== What to work on ==
For the data below, give again exactly the lines from the one containing "[29] R. C. Merkle." through the one containing "[32] D. Micciancio.", both ends included, and no others.

..............................

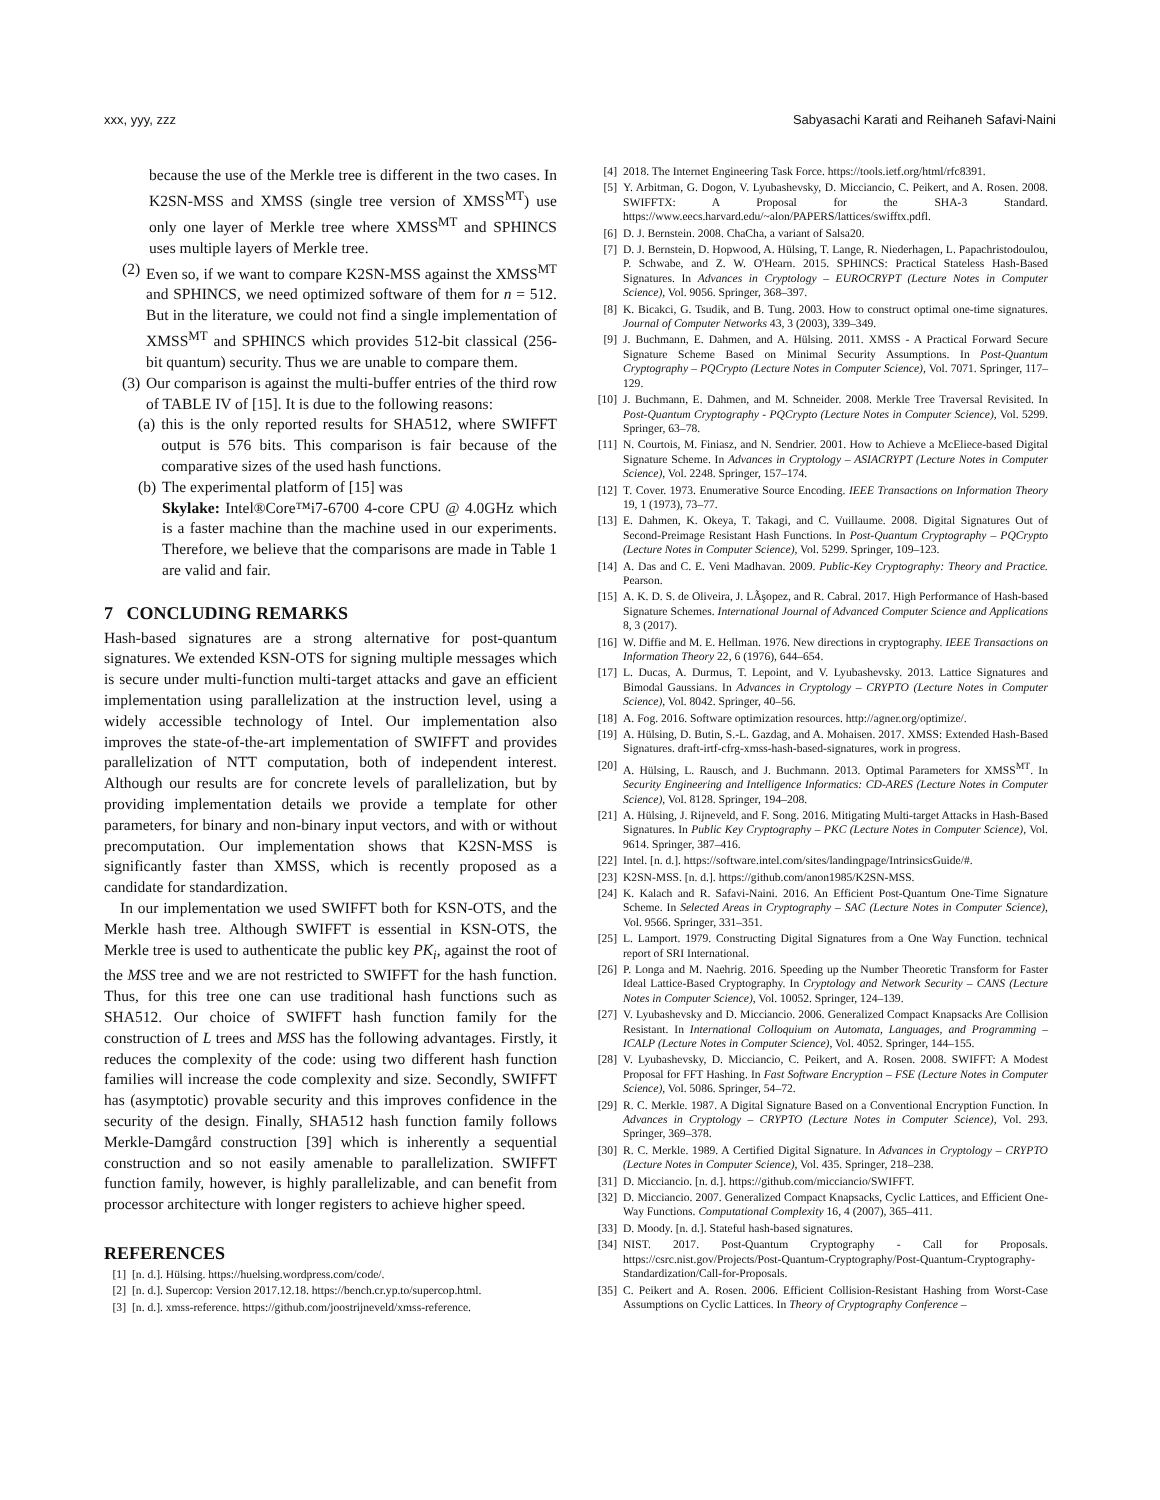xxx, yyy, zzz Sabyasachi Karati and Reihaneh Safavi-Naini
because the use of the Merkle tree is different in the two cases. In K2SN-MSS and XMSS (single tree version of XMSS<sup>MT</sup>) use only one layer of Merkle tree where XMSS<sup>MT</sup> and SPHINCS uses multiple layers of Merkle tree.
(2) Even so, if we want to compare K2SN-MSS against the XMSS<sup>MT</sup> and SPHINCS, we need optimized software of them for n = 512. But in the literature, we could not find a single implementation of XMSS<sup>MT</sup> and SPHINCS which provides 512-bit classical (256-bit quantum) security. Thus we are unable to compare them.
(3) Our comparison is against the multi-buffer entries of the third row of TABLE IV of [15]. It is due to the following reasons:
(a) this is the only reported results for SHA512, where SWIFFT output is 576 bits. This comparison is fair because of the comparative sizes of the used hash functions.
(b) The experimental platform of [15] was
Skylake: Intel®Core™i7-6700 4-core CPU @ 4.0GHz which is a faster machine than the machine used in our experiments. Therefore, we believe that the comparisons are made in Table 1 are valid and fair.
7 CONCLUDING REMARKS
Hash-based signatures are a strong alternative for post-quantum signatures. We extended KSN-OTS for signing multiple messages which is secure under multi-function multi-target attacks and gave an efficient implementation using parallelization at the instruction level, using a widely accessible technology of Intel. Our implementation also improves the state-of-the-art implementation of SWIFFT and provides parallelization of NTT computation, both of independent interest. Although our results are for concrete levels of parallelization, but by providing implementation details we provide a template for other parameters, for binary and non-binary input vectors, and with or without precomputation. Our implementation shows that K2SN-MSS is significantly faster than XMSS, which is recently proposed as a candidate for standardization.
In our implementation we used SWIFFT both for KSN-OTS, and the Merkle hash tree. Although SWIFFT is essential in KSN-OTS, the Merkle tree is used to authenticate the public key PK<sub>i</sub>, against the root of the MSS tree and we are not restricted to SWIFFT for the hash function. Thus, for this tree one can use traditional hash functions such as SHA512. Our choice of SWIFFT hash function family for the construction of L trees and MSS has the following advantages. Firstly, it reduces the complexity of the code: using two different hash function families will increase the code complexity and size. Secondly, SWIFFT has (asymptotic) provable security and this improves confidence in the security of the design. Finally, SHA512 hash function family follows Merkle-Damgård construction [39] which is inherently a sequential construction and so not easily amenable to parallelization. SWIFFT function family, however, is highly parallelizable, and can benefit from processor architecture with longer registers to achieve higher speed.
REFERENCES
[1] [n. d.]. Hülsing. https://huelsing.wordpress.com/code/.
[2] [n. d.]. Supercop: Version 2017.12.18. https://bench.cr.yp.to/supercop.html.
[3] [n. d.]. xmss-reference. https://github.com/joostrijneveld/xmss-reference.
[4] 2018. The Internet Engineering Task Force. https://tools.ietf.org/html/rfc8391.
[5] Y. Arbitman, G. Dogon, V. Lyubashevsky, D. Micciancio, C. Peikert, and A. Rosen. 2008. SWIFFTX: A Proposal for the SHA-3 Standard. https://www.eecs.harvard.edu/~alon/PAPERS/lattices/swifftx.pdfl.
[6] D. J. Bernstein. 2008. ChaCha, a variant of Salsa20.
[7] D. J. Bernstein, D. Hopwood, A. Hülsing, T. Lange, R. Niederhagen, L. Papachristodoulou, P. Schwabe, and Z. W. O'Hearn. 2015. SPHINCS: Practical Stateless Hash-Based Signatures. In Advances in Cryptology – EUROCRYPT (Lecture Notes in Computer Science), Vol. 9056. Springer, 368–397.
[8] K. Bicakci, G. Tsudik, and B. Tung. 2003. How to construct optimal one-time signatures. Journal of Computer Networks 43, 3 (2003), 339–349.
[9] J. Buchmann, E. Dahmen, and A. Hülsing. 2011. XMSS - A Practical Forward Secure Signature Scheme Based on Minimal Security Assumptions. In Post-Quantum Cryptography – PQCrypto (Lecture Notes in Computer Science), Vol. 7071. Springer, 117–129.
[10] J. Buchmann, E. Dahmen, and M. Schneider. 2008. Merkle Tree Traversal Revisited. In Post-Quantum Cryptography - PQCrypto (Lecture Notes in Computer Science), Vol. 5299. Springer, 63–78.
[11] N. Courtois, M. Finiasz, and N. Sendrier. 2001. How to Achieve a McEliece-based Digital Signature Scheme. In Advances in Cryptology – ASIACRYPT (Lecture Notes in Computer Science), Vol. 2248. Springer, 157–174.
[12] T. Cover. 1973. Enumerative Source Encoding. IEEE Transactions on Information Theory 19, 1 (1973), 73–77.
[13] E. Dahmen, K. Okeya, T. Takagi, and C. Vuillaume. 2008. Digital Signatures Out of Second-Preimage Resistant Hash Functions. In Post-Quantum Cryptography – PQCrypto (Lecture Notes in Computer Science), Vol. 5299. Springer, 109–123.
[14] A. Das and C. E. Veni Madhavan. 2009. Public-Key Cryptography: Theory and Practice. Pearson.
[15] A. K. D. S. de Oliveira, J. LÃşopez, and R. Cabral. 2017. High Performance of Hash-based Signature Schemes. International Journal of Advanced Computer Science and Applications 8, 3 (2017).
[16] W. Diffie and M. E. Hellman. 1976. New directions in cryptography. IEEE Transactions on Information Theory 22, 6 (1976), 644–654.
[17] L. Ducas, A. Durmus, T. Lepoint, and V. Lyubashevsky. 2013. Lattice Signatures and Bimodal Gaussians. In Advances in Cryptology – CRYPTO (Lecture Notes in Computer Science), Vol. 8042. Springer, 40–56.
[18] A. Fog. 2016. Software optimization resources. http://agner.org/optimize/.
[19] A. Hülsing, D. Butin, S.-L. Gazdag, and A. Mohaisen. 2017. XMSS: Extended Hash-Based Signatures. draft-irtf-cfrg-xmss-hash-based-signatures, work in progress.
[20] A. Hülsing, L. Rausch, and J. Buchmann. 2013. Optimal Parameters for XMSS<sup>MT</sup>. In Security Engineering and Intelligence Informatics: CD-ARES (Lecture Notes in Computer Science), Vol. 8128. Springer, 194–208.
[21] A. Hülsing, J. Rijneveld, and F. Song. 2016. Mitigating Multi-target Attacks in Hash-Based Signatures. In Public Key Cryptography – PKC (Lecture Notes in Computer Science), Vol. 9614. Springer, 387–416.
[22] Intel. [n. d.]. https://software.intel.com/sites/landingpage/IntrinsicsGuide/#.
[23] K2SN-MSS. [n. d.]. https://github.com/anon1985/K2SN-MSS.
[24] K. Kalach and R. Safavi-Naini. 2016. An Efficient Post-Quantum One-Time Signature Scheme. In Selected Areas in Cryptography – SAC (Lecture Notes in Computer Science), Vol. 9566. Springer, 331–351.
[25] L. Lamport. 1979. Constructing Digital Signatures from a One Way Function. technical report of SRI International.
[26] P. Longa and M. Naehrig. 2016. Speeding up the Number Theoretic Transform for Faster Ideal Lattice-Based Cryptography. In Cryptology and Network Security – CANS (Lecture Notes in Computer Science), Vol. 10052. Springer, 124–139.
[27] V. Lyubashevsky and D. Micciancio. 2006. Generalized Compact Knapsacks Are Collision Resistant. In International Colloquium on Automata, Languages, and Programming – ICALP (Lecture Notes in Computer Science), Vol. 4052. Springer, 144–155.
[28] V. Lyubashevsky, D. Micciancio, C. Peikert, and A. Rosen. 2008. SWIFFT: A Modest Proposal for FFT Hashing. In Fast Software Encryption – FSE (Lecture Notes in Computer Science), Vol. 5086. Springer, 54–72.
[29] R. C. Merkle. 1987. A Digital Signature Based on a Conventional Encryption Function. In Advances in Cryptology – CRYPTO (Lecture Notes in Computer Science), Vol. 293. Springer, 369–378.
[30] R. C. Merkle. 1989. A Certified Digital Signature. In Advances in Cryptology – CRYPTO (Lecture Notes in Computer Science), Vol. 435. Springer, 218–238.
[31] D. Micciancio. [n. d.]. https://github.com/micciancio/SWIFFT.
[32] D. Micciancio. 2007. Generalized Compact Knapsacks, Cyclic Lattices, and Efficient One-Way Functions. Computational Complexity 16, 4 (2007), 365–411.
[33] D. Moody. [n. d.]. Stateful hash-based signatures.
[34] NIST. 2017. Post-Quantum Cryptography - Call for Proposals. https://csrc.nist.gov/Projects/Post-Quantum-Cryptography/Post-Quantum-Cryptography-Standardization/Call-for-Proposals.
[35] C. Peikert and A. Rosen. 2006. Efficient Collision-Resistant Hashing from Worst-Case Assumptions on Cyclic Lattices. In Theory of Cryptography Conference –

..............................

== Response to this task ==
[29] R. C. Merkle. 1987. A Digital Signature Based on a Conventional Encryption Function. In Advances in Cryptology – CRYPTO (Lecture Notes in Computer Science), Vol. 293. Springer, 369–378.
[30] R. C. Merkle. 1989. A Certified Digital Signature. In Advances in Cryptology – CRYPTO (Lecture Notes in Computer Science), Vol. 435. Springer, 218–238.
[31] D. Micciancio. [n. d.]. https://github.com/micciancio/SWIFFT.
[32] D. Micciancio. 2007. Generalized Compact Knapsacks, Cyclic Lattices, and Efficient One-Way Functions. Computational Complexity 16, 4 (2007), 365–411.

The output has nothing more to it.